Koch cita en su libro las palabras pronunciadas por el sacerdote católico Pedro Arrupe a finales de diciembre de 1965, al posesionarse de su función de Superior General de la Compañía de Jesús, referidas a los illuminati: “Esta sociedad (…) carente de Dios actúa de un modo extraordinariamente eficiente, al menos en sus niveles de alto liderazgo. Hace uso de todo medio posible a su alcance, sin importarle que éste sea científico, técnico, social o económico. Sigue una estrategia perfectamente planeada. Tiene una influencia casi completa en las organizaciones internacionales, círculos financieros y en el terreno de las comunicaciones de masas, prensa, cine, radio y televisión”.
Sin embargo, Koch encuentra algunas raíces comunes entre la congregación jesuítica fundada en 1534 por Ignacio de Loyola —exsoldado del ejército español, que perdió una pierna durante la defensa del Castillo de Pamplona— y la sociedad secreta de los illuminati. Ambas están regidas por una fuerte jerarquía, sometidas a normas disciplinarias muy estrictas, con una estructura jerárquica casi militar y dotadas de una poderosa vocación internacionalista que les llevó a enviar misioneros conquistadores a varios lugares del mundo y a montar organizaciones en todos ellos. Koch llama la atención hacia el hecho de que el fundador de los illuminati de Baviera estudió en un colegio jesuita y se ordenó sacerdote de la Compañía de Jesús.
En opinión de Koch los illuminati son “un grupo de personas confabuladas para dominar el mundo” que, desde su fundación a finales del siglo XVIII, siguen maquinando en la sombra para lograr su objetivo de un nuevo orden mundial levantado sobre los escombros de la cultura occidental, del cristianismo y de la organización política tradicional. Para eso sus agentes se han infiltrado a lo largo de los tiempos en organismos internacionales, gobiernos, partidos políticos, logias masónicas, bancos, grandes empresas e iglesias para la institucionalización de un gobierno planetario. Por eso, dice Koch, “ciertos grupos de poder de distintas partes del mundo comparten los mismos socios”.
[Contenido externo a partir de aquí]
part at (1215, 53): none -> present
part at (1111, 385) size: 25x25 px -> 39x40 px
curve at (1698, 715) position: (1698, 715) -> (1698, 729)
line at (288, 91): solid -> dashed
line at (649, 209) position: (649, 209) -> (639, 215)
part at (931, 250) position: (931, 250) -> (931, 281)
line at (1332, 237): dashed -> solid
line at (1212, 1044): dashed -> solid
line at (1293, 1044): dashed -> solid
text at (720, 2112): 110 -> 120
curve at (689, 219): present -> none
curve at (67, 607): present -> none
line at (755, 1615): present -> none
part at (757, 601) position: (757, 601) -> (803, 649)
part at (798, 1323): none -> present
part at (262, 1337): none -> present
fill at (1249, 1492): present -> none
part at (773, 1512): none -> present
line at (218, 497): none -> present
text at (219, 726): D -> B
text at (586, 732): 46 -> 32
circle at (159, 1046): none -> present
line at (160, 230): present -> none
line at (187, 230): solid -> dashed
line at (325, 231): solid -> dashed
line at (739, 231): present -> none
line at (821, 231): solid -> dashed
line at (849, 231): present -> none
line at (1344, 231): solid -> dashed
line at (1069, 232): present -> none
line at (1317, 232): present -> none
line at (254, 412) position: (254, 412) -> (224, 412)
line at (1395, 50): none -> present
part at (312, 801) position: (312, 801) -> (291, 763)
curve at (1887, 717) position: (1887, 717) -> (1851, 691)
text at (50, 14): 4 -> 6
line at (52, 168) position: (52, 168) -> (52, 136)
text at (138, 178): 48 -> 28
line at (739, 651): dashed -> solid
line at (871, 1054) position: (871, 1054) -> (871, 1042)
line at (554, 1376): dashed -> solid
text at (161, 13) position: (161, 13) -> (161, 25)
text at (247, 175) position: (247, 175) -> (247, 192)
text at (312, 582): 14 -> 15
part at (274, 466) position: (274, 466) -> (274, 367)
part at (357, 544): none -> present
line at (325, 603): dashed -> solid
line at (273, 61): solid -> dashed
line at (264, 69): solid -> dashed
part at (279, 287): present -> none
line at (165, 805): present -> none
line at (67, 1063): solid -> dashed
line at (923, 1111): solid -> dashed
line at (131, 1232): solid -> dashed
Por cierto que la idea de un “gobierno planetario” no es nueva: ha estado desde viejos tiempos presente en varios sectores de la opinión pública mundial y ha sido compartida, en diferentes épocas, por organizaciones secretas o semisecretas de diversa clase. Los masones la concibieron, los illuminati la proclamaron en voz alta a finales del siglo XVIII, el Movimiento Federalista Mundial (WFM, siglas en inglés —fundado en Suiza en 1947 y con sede en Nueva York— la adoptó como parte de su ideología; el <club Bilderberg la acogió entre sus metas finales para superar la guerra, el terrorismo y la anarquía internacional; recientemente, la asociación norteamericana Project for the New American Century (PNAC), fundada en 1997, cuyo objetivo es promover el liderazgo global de Estados Unidos, habla también de un gobierno de escala planetaria. Después del colapso de la Unión Soviética y la disolución de su bloque de Estados ha cobrado más fuerza la idea de un gobierno mundial en el marco de un nuevo orden internacional. Y muchos piensan que ese gobierno debe estar a cargo de las Naciones Unidas reformadas.